### [BRIEF]
Where does the string "Düşen" occur in the records? Copy each line that holds it.

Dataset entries
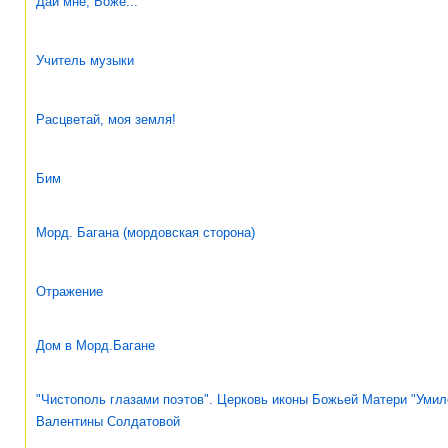
Дай мне, Боже...
Учитель музыки
Расцветай, моя земля!
Бим
Морд. Багана (мордовская сторона)
Отражение
Дом в Морд.Багане
"Чистополь глазами поэтов". Церковь иконы Божьей Матери "Умил
Валентины Солдатовой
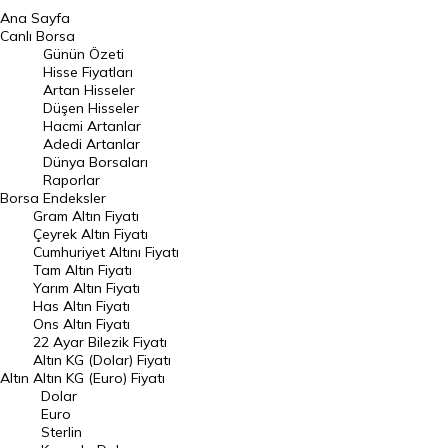
Ana Sayfa
BIST 100 Hisseleri
Canlı Borsa
Günün Özeti
En Çok Artan Hisseler
Hisse Fiyatları
Artan Hisseler
En Çok Düşen Hisseler
Düşen Hisseler
Hacmi Artanlar
Hacmi Artanlar
Adedi Artanlar
Geçmiş Kapanışlar
Dünya Borsaları
Raporlar
Dünya Borsaları
Borsa
Endeksler
Gram Altın Fiyatı
Raporlar
Çeyrek Altın Fiyatı
Endeksler
Cumhuriyet Altını Fiyatı
Tam Altın Fiyatı
Yarım Altın Fiyatı
DÖVİZ
Has Altın Fiyatı
Ons Altın Fiyatı
Döviz Kuru
22 Ayar Bilezik Fiyatı
Dolar Kuru
Altın KG (Dolar) Fiyatı
Altın
Altın KG (Euro) Fiyatı
Euro Kuru
Dolar
Euro
Pound Kuru
Sterlin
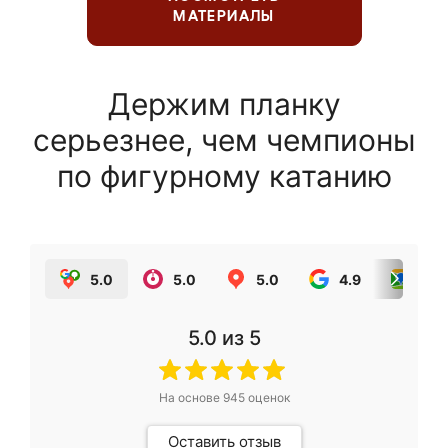
МАТЕРИАЛЫ
Держим планку
серьезнее, чем чемпионы
по фигурному катанию
5.0
5.0
5.0
4.9
5.0
5.0
из 5
На основе
945
оценок
Оставить отзыв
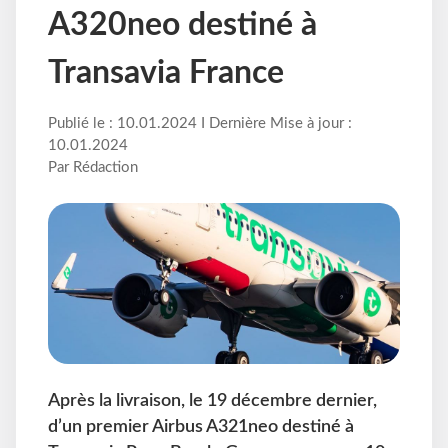
A320neo destiné à
Transavia France
Publié le : 10.01.2024 I Dernière Mise à jour :
10.01.2024
Par Rédaction
Après la livraison, le 19 décembre dernier,
d’un premier Airbus A321neo destiné à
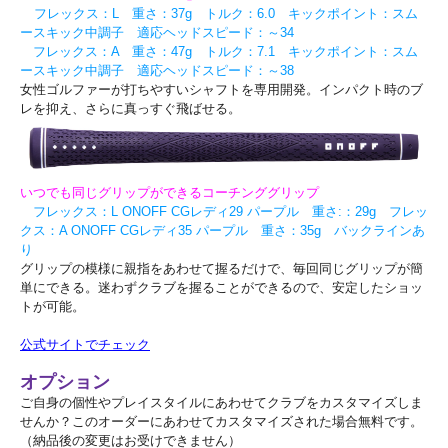
フレックス：L 重さ：37g トルク：6.0 キックポイント：スム
ースキック中調子 適応ヘッドスピード：～34
フレックス：A 重さ：47g トルク：7.1 キックポイント：スム
ースキック中調子 適応ヘッドスピード：～38
女性ゴルファーが打ちやすいシャフトを専用開発。インパクト時のブ
レを抑え、さらに真っすぐ飛ばせる。
いつでも同じグリップができるコーチンググリップ
フレックス：L ONOFF CGレディ29 パープル 重さ:：29g フレッ
クス：A ONOFF CGレディ35 パープル 重さ：35g バックラインあ
り
グリップの模様に親指をあわせて握るだけで、毎回同じグリップが簡
単にできる。迷わずクラブを握ることができるので、安定したショッ
トが可能。
公式サイトでチェック
オプション
ご自身の個性やプレイスタイルにあわせてクラブをカスタマイズしま
せんか？このオーダーにあわせてカスタマイズされた場合無料です。
（納品後の変更はお受けできません）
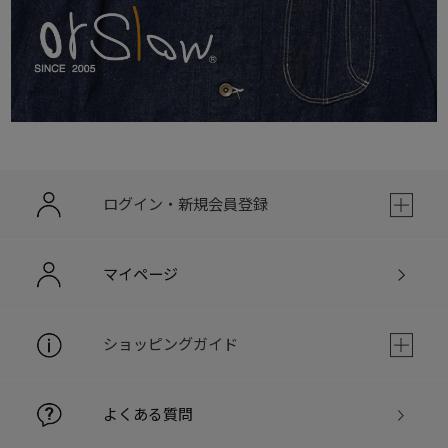
ログイン・新規会員登録
マイページ
ショッピングガイド
よくある質問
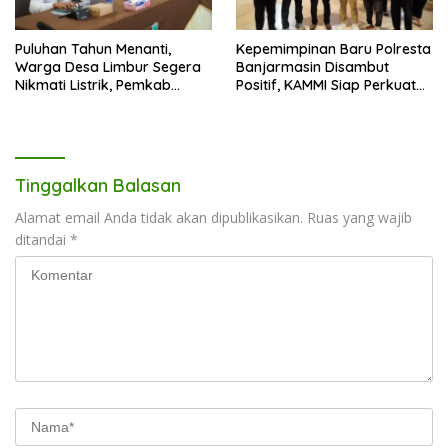
Puluhan Tahun Menanti,
Kepemimpinan Baru Polresta
Warga Desa Limbur Segera
Banjarmasin Disambut
Nikmati Listrik, Pemkab
Positif, KAMMI Siap Perkuat
Kotabaru dan PLN Tancap
Sinergi untuk Kota yang
Gas
Lebih Aman
Tinggalkan Balasan
Alamat email Anda tidak akan dipublikasikan.
Ruas yang wajib
ditandai
*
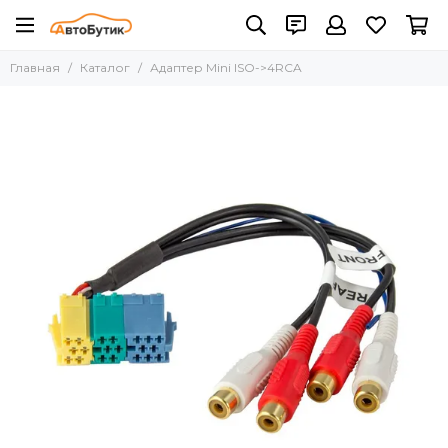
Главная
Каталог
Адаптер Mini ISO->4RCA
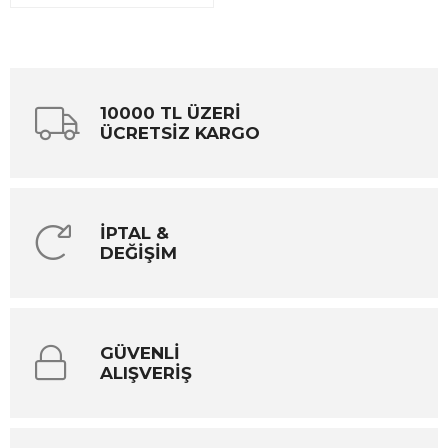
10000 TL ÜZERİ
ÜCRETSİZ KARGO
İPTAL &
DEĞİŞİM
GÜVENLİ
ALIŞVERİŞ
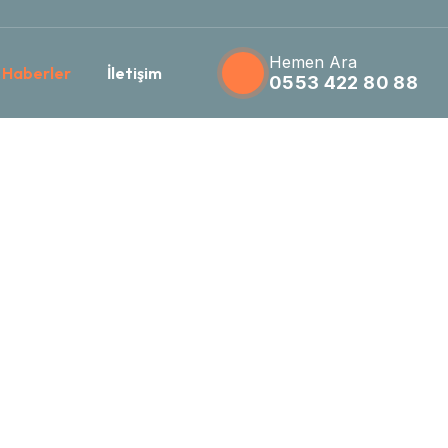
Hemen Ara
 Haberler
İletişim
0553 422 80 88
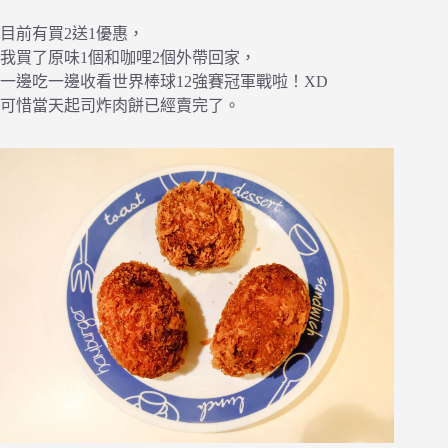
目前有買2送1優惠，
我買了原味1個和咖哩2個外帶回家，
一邊吃一邊收看世界棒球12強賽冠軍戰啦！XD
可惜當天起司炸肉餅已經賣完了。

### [TASK RESULT]
En Çok Düşen Hisseler
Düşen Hisseler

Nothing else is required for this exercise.